Opinion: Why the S&P 500 Could Gain Another 10% from its Previous High
U.S. stock market often moves higher after overcoming a correction
It’s official: The U.S. stock market’s early-2018 correction has now been completely erased.
That doesn’t resolve all issues facing investors, of course. The future remains just as unknowable as before. But the market’s latest achievement does mean that we can no longer debate whether the January stock market highs represented the end of the bull market.
It most certainly did not. Someone who invested a lump sum in the stock market on Jan. 26 — the date of the early-2018 high — is now in the black. (This as judged by the dividend-adjusted Wilshire 5000 index, which represents the combined market cap of all publicly-traded stocks — see chart, below.)
July 25 was the day on which the dividend-adjusted Wilshire 5000 index eclipsed its previous high, which means that the stock market spent six months in the purgatory of not knowing whether a new bear market had started.
Counting from the Feb. 8 correction low, the stock market’s recovery time was five and one-half months. According to CFRA strategist Sam Stovall, this is only slightly longer than the five-month average recovery time of all corrections since World War II.
The early-2018 correction and subsequent recovery were entirely average.
The bottom line, therefore: The early-2018 correction and subsequent recovery were entirely average. That’s something to think about in light of the huge amount of ink spilled over the last six months about what might have caused the market’s pullback and what it meant for the future. Was it just a lot of sound and fury signifying nothing?
One mild surprise is that the market-timing community has been slow to jump back on the bullish bandwagon. This is encouraging from a contrarian point of view, suggesting that there is a healthy level of skepticism out there about the market’s rally.
After all, the normal pattern is for bullish sentiment to rise and fall more or less in lockstep with the market itself.

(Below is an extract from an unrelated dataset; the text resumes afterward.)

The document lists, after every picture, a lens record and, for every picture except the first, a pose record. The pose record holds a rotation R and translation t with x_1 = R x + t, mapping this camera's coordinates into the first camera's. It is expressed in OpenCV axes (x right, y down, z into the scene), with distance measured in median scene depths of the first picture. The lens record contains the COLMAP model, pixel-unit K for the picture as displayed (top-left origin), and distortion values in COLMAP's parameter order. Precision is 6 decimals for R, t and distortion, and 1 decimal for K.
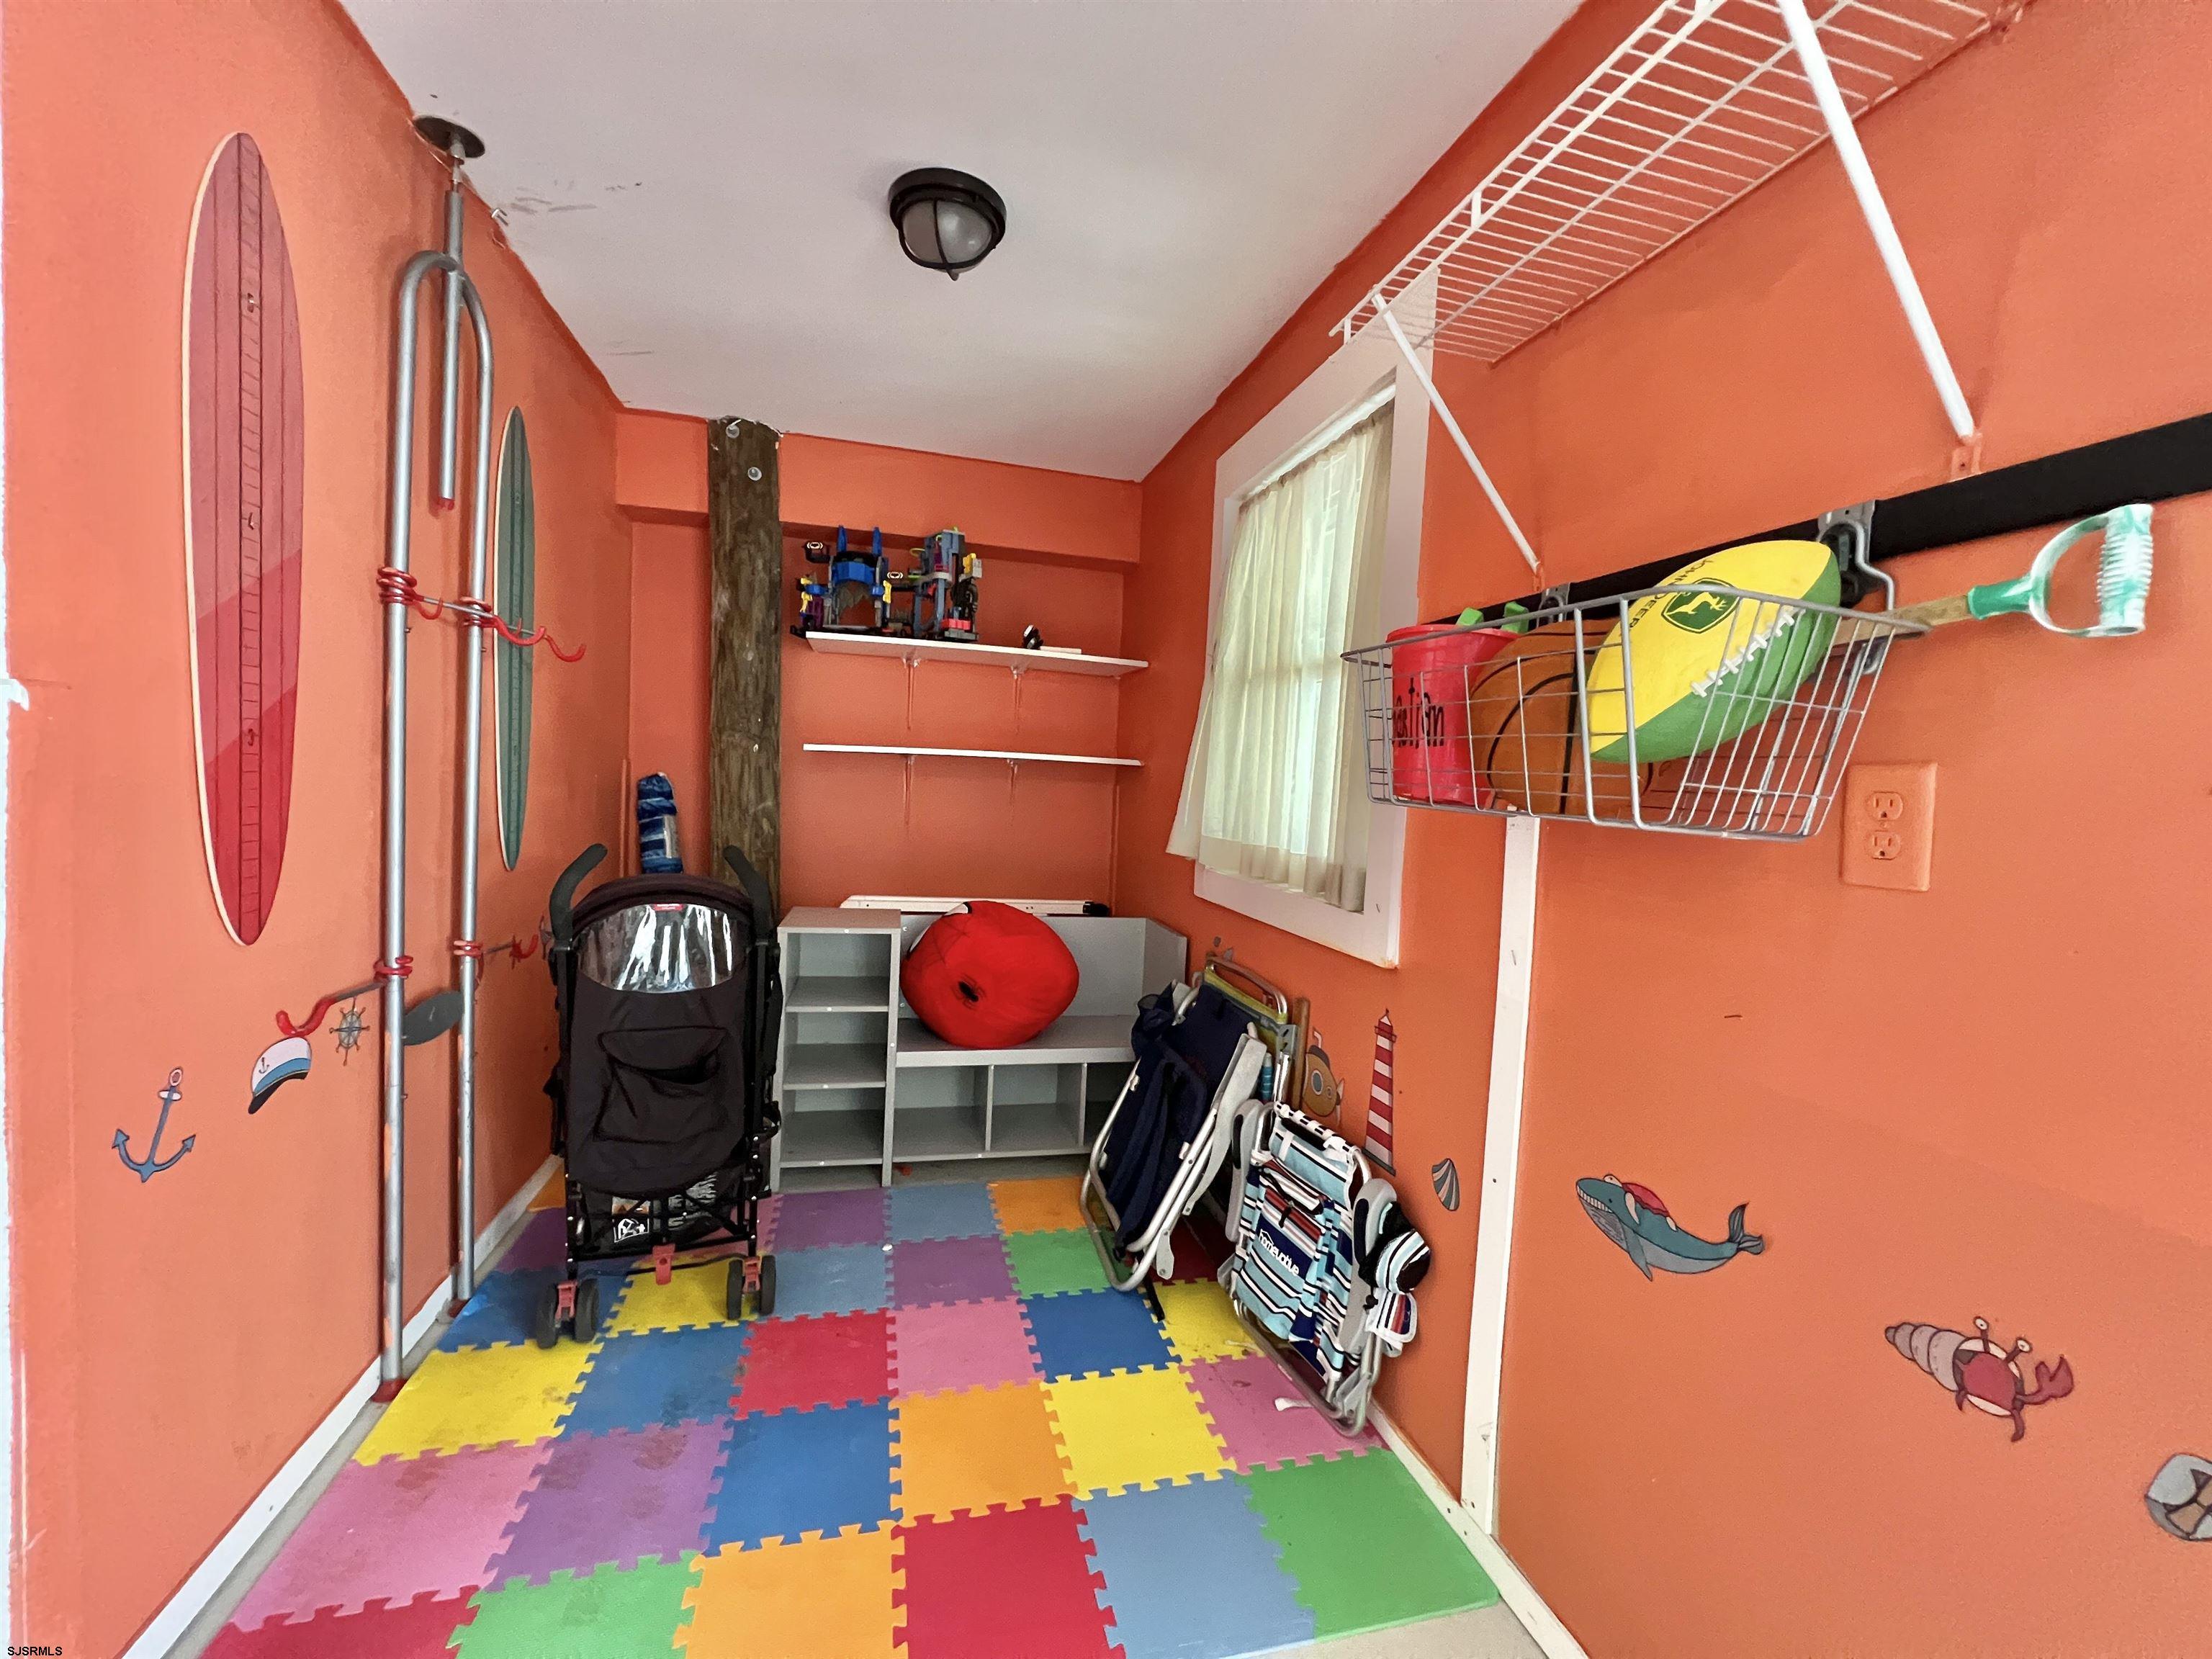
lens RADIAL K [[901.6, 0, 1101.1], [0, 901.6, 828.4], [0, 0, 1]] dist [-0.001872, 0.000065]
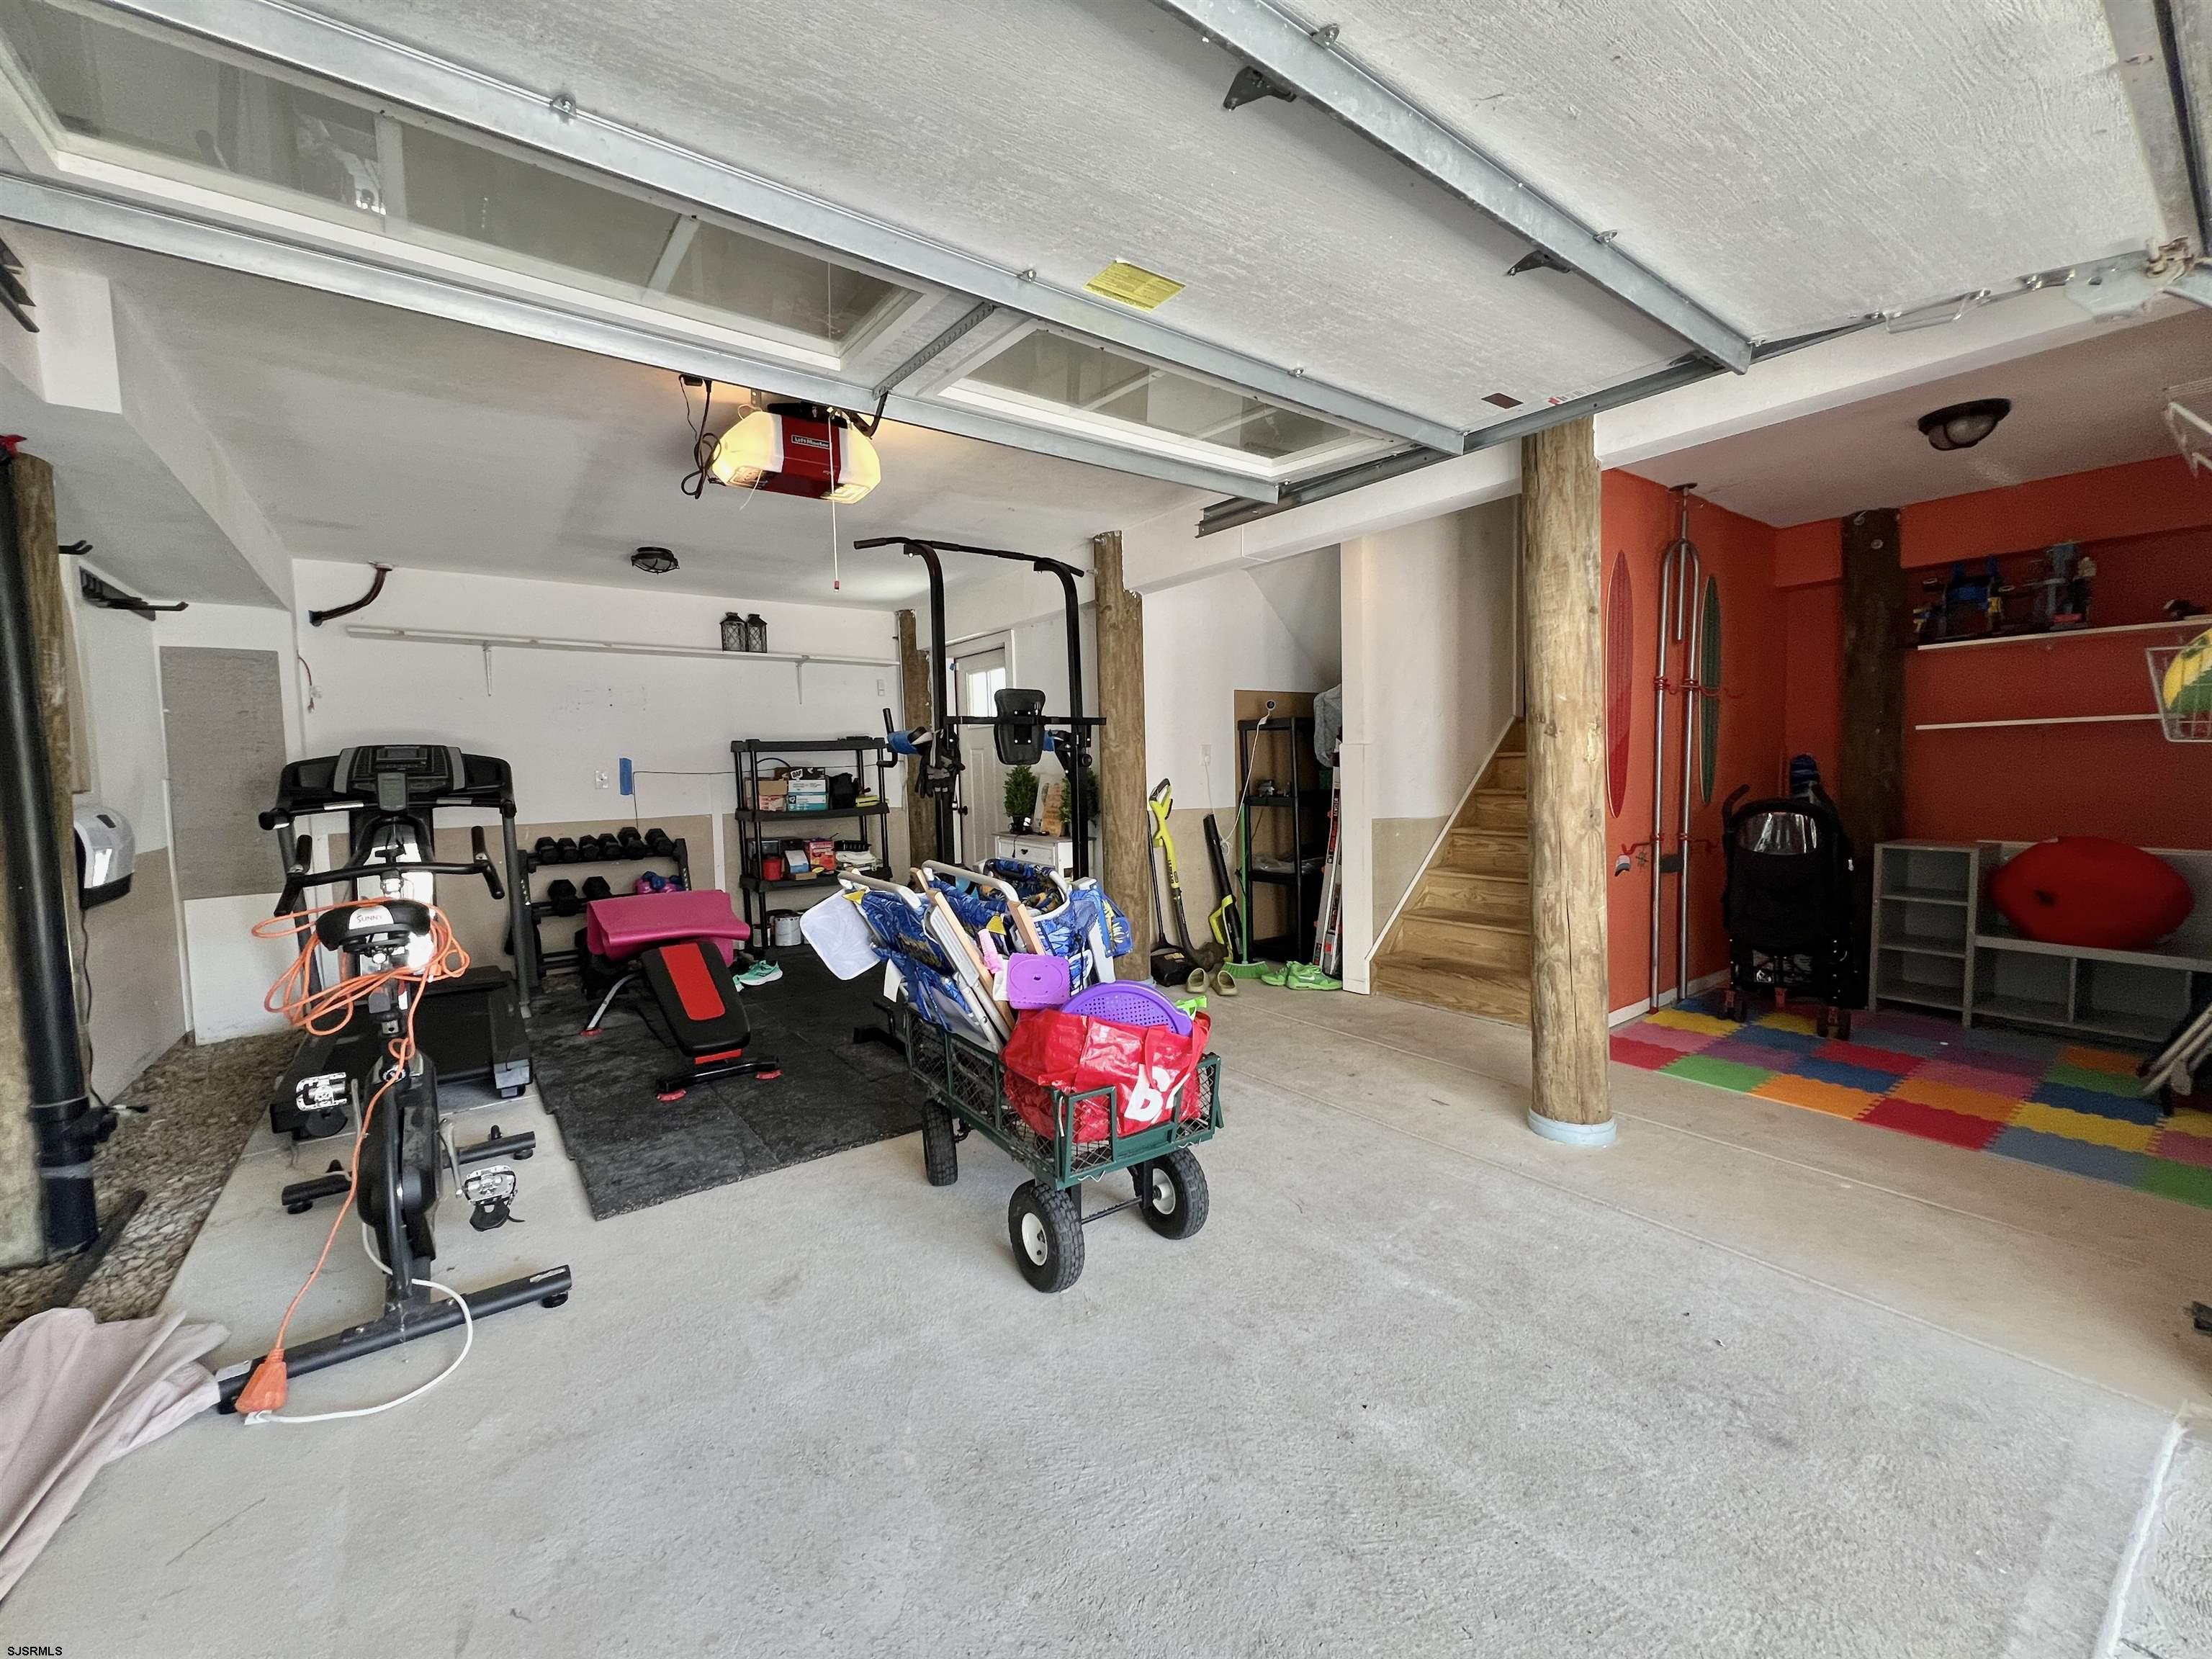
lens RADIAL K [[901.6, 0, 1101.1], [0, 901.6, 828.4], [0, 0, 1]] dist [-0.001872, 0.000065]
pose [[0.383332, 0.009545, -0.923561, 0.577312], [-0.005284, 0.999953, 0.008141, 0.075249], [0.923595, 0.001759, 0.383365, -0.859334]]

So, other things being equal, we’d expect to see bullish sentiment over the last week to have risen to the same level it was at the January highs.
It’s not, as I outlined in my column last week. That’s why, as I reported in that column, the bull market has, at a minimum, a short-term lease on life.
The market often, though not always, continues higher after overcoming a correction.
How much higher can we expect the market to rise, now that it has overcome the last-six-months’ correction? Contrarian analysis doesn’t offer any insight, since it instead recommends that we instead let the sentiment indices tell their story as it unfolds. But Stovall says that the market often, though not always, continues higher after overcoming a correction.
“Encouragingly,” he wrote recently to clients, “History says, but does not guarantee, that the S&P 500 SPX could advance another 10% beyond the prior high before slipping into another decline of 5% or more.”